Logistic Regression performed the best overall.

This is very common on small, structured, tabular datasets like Titanic.
Because:

Relationships are mostly linear/logistic
Feature interactions are simple
Categorical variables carry strong signal (sex/class)
Data is low dimensional
The dataset is small (≈700 usable rows after cleaning)

Logistic regression shines in exactly these conditions.

Random Forest performed slightly worse than logistic regression.

This also makes sense:

Titanic has limited signal; throwing large trees at it doesn’t uncover new structure.
RF still performs well, showing it captures some nonlinearities, but not enough to beat logistic regression.

Your results show:

RF accuracy is slightly lower
RF ROC-AUC is appreciably lower - Meaning it’s less good at ranking survivors vs non-survivors.

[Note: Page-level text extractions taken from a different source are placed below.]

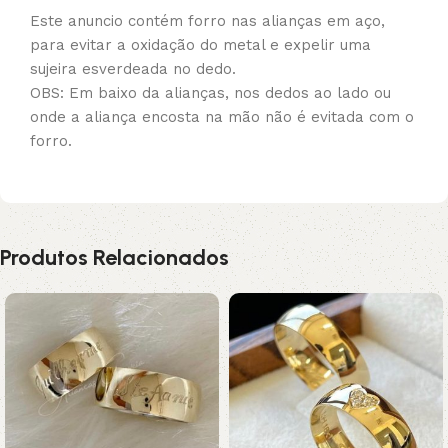
Este anuncio contém forro nas alianças em aço,
para evitar a oxidação do metal e expelir uma
sujeira esverdeada no dedo.
OBS: Em baixo da alianças, nos dedos ao lado ou
onde a aliança encosta na mão não é evitada com o
forro.
Produtos Relacionados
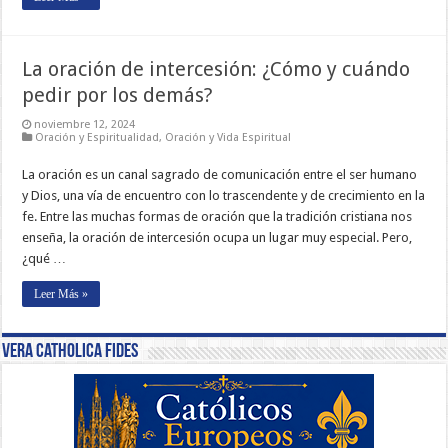
La oración de intercesión: ¿Cómo y cuándo
pedir por los demás?
noviembre 12, 2024
Oración y Espiritualidad
,
Oración y Vida Espiritual
La oración es un canal sagrado de comunicación entre el ser humano
y Dios, una vía de encuentro con lo trascendente y de crecimiento en la
fe. Entre las muchas formas de oración que la tradición cristiana nos
enseña, la oración de intercesión ocupa un lugar muy especial. Pero,
¿qué …
Leer Más »
Vera Catholica Fides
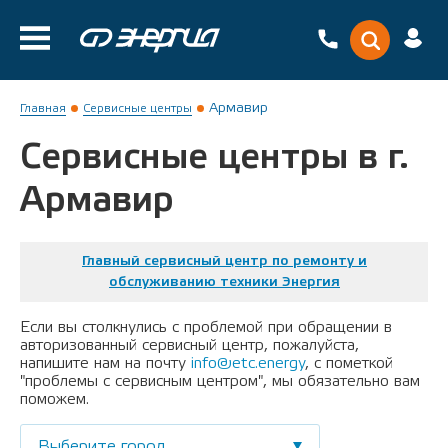
Армавир
Главная
Сервисные центры
Сервисные центры в г.
Армавир
Главный сервисный центр по ремонту и
обслуживанию техники Энергия
Если вы столкнулись с проблемой при обращении в
авторизованный сервисный центр, пожалуйста,
напишите нам на почту
info@etc.energy
, с пометкой
"проблемы с сервисным центром", мы обязательно вам
поможем.
Выберите город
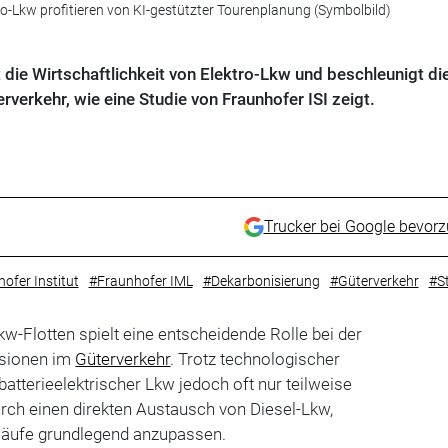
ro-Lkw profitieren von KI-gestützter Tourenplanung (Symbolbild)
die Wirtschaftlichkeit von Elektro-Lkw und beschleunigt di
verkehr, wie eine Studie von Fraunhofer ISI zeigt.
Trucker bei Google bevor
ofer Institut
#Fraunhofer IML
#Dekarbonisierung
#Güterverkehr
#S
Lkw-Flotten spielt eine entscheidende Rolle bei der
ssionen im
Güterverkehr
. Trotz technologischer
batterieelektrischer Lkw jedoch oft nur teilweise
rch einen direkten Austausch von Diesel-Lkw,
bläufe grundlegend anzupassen.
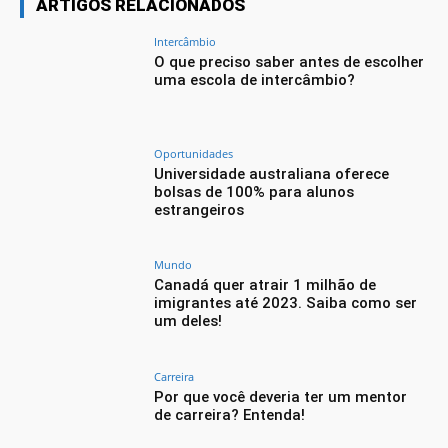
ARTIGOS RELACIONADOS
Intercâmbio
O que preciso saber antes de escolher
uma escola de intercâmbio?
Oportunidades
Universidade australiana oferece
bolsas de 100% para alunos
estrangeiros
Mundo
Canadá quer atrair 1 milhão de
imigrantes até 2023. Saiba como ser
um deles!
Carreira
Por que você deveria ter um mentor
de carreira? Entenda!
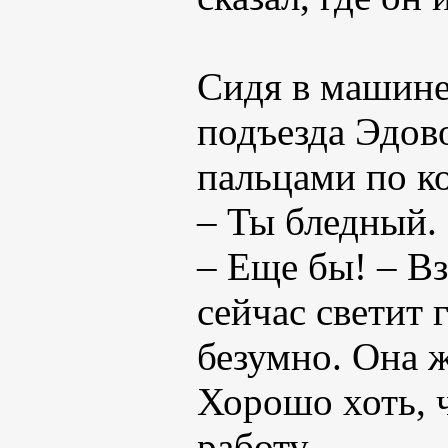
Сидя в машине
подъезда Эдов
пальцами по к
– Ты бледный.
– Еще бы! – Вз
сейчас светит 
безумно. Она ж
Хорошо хоть, ч
работу…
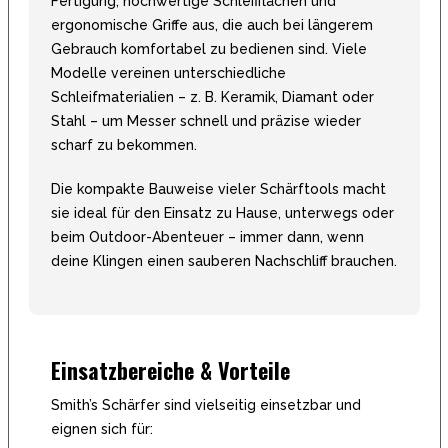
Fertigung, hochwertige Schleifflächen und
ergonomische Griffe aus, die auch bei längerem
Gebrauch komfortabel zu bedienen sind. Viele
Modelle vereinen unterschiedliche
Schleifmaterialien – z. B. Keramik, Diamant oder
Stahl – um Messer schnell und präzise wieder
scharf zu bekommen.
Die kompakte Bauweise vieler Schärftools macht
sie ideal für den Einsatz zu Hause, unterwegs oder
beim Outdoor-Abenteuer – immer dann, wenn
deine Klingen einen sauberen Nachschliff brauchen.
Einsatzbereiche & Vorteile
Smith’s Schärfer sind vielseitig einsetzbar und
eignen sich für:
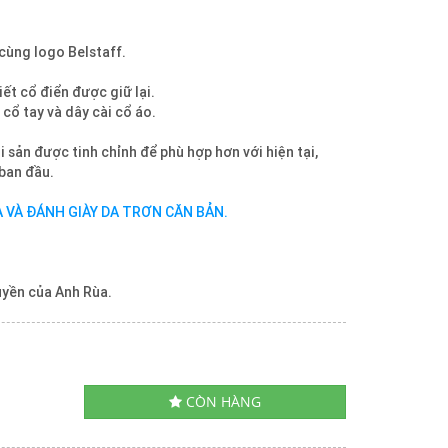
 cùng logo Belstaff.
iết cổ điển được giữ lại.
cổ tay và dây cài cổ áo.
i sản được tinh chỉnh để phù hợp hơn với hiện tại,
ban đầu.
 VÀ ĐÁNH GIÀY DA TRƠN CĂN BẢN.
uyền của Anh Rùa.
CÒN HÀNG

The Keras neural network performed better than RF in AUC but worse than logistic regression.

Again: completely normal.

Reasons neural networks do not dominate here:

Neural nets need lots of data (thousands+, ideally tens of thousands).
Titanic has under 1k usable rows after cleaning.
Most signal is “easy” (sex & class), so a small NN doesn’t extract more than logistic regression already does.
Neural nets struggle when:
- input dimensionality is low
- dataset is small
- features are tabular (not images or text)

Still, your NN’s ROC-AUC (0.859) is very respectable, meaning it ranks individuals reasonably well despite less accuracy.

Final conclusions

Hypotheses confirmed statistically: women, children, and first-class passengers had significantly higher survival rates.
EDA visualisations clearly support these patterns.
Statistical tests (chi-square, t-test) confirm survival was not random and was influenced by demographic variables.
Scikit-learn models give strong performance out-of-the-box with Logistic Regression the best performer. Random Forest captures complex patterns effectively.
Keras model performs well but does not drastically outperform Random Forest — typical for small tabular datasets.